I loved two of the characters, Susan Hunter and Preston March. I'm a sucker for strong women, so I am always pleased to see a confident female character. And for Preston March, anyone who thinks outside the box gets my attention, especially if he is successful.

I was less enthusiastic about the LA cop. I've got nothing against smart characters, and I think the old Columbo-type routine of pretending to dumb to put the criminals off guard can be very effective. I know it works in business. My problem was that once he dropped the act, he came across as too perfect, physically, mentally, and emotionally. I'm also not quite sure why he started trusting Susan well enough to be himself around her, especially when he was investigating a murder.

The Mafia types came off as clichés.

The first thing that bothered me was some of the language. Not that it was offensive, just unusual. “Eschew” popped up twice in one chapter. That is a word I have seen maybe three times before in the last ten years, and never in a novel. I got the feeling that the old thesaurus program was working overtime. Some of the phrasing was a bit odd too.

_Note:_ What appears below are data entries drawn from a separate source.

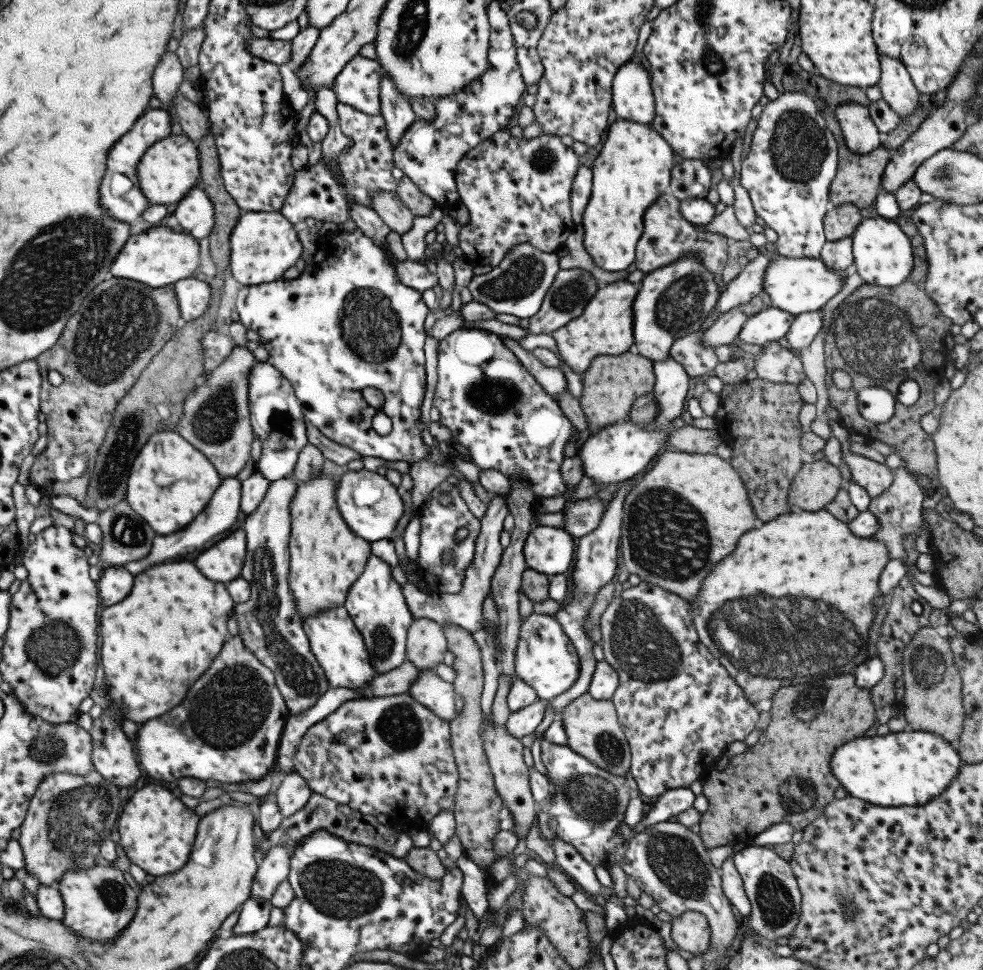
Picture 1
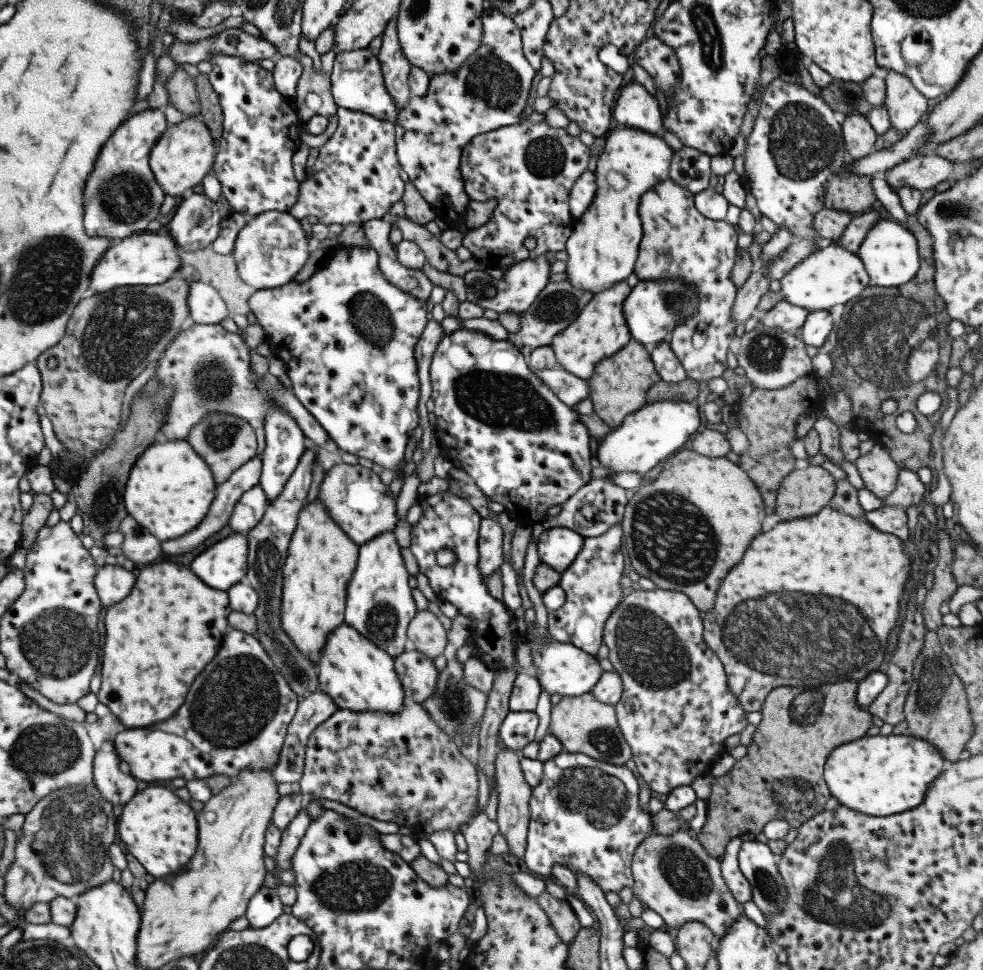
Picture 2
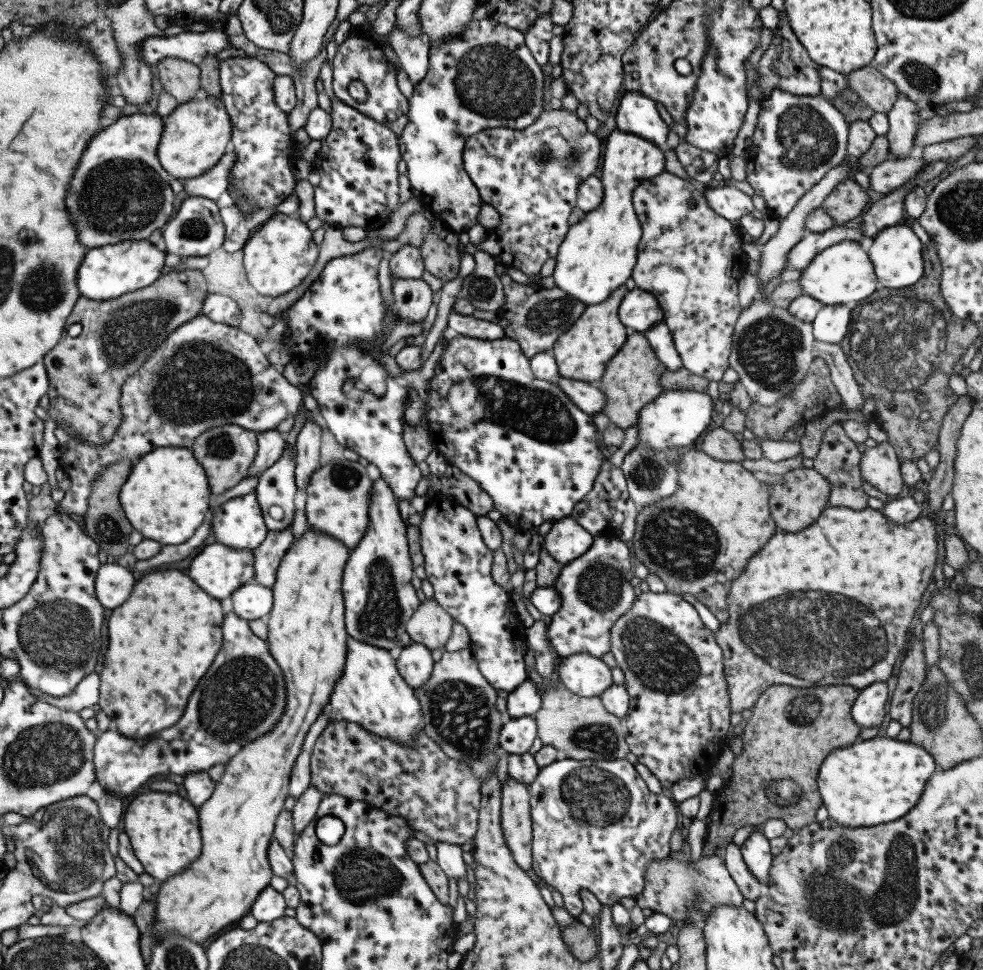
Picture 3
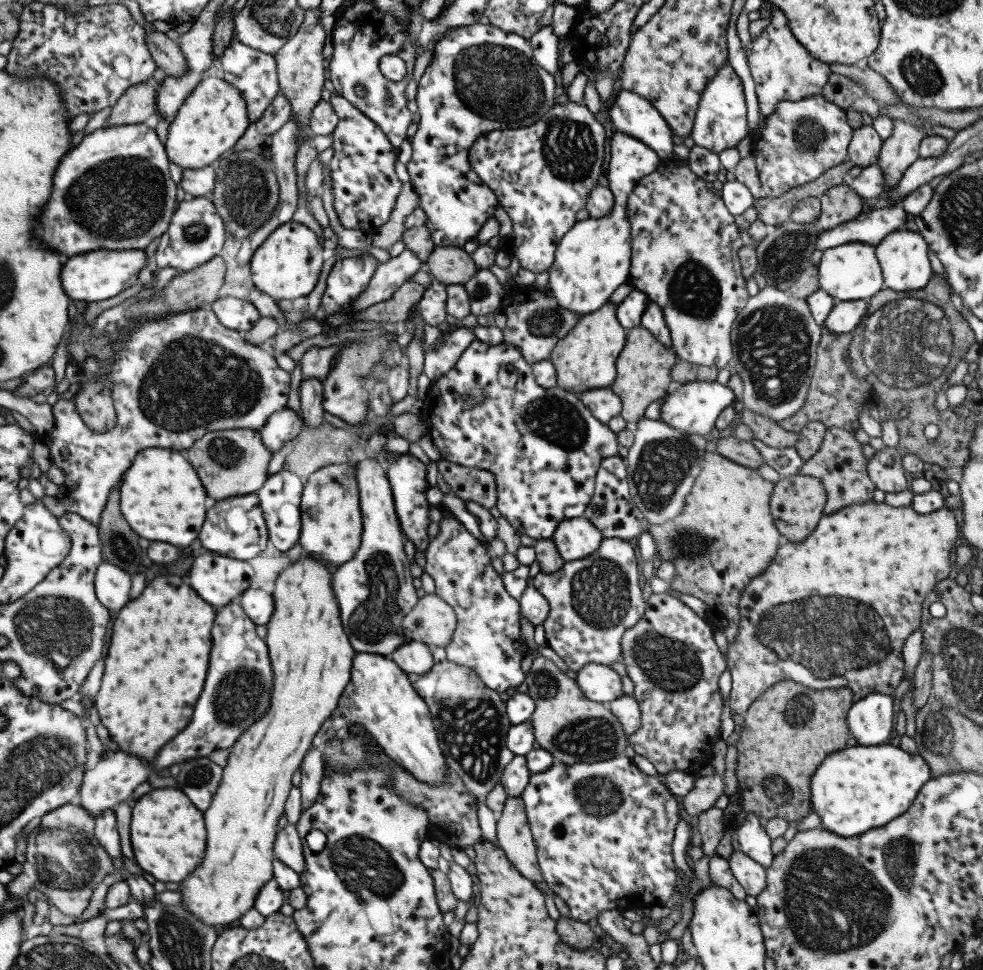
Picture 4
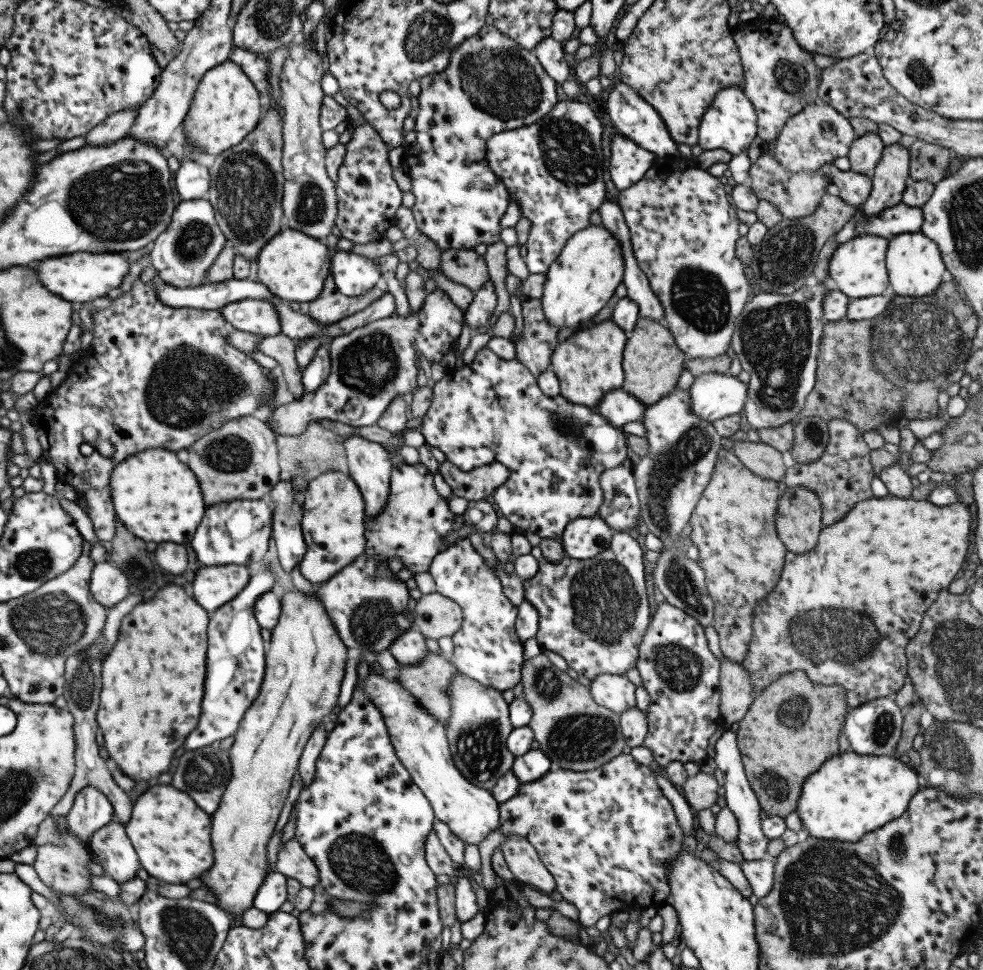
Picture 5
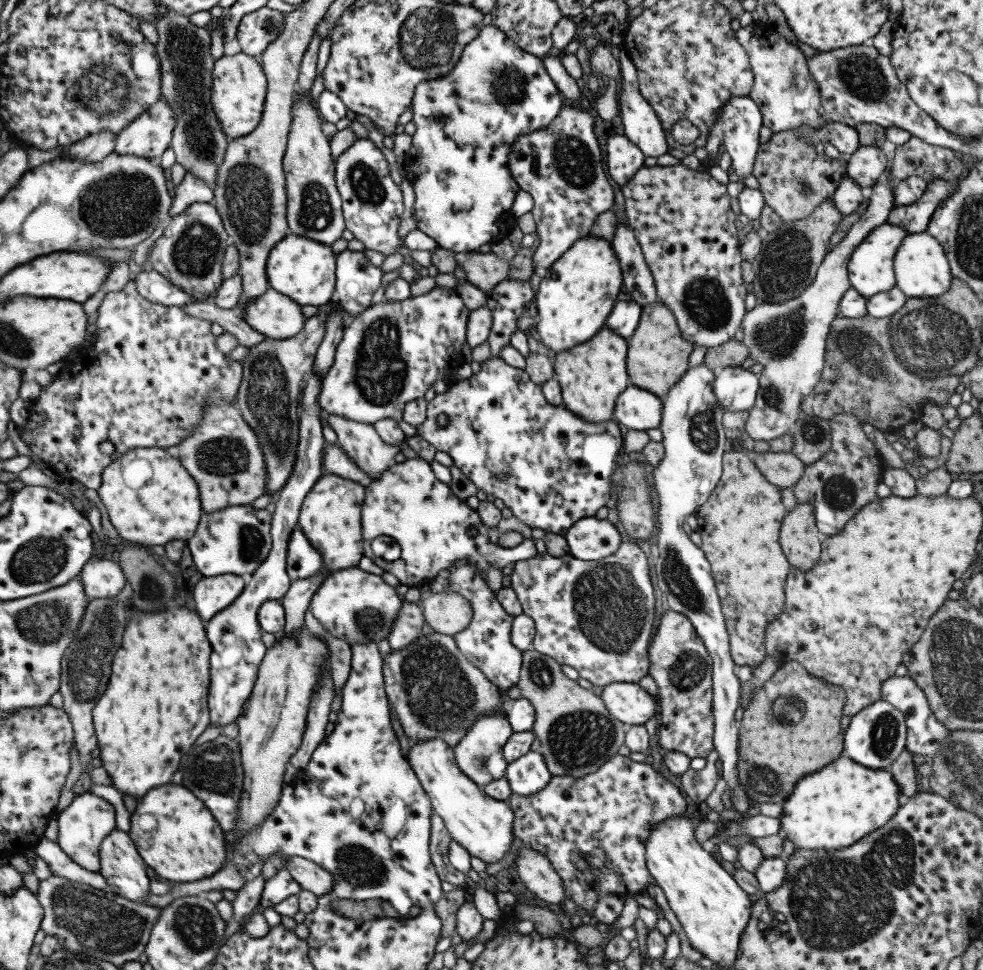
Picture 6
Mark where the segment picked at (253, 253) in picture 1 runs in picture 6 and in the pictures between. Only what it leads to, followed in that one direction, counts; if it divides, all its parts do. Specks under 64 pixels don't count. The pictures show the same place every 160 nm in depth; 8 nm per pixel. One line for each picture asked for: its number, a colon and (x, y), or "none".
2: (270, 249)
3: (279, 253)
4: (286, 264)
5: (292, 265)
6: (300, 268)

But what really got me was the improbable situations that seemed like deus ex machina. Once or twice, maybe. It's bad though when one of the characters actually cites the Improbability Drive from Hitchhikers Guide to the Galaxy as a way to describe the story's events in LA. Things just seemed contrived. I kept wanting to feed the story into Dramatica Pro to fix it.

It was a fast read and an exciting read, at least until the first run on the beach. Some of Preston March's ideas aren't so far out, there could be money there.

If you overlook a couple of rough edges, BMOC is worth it.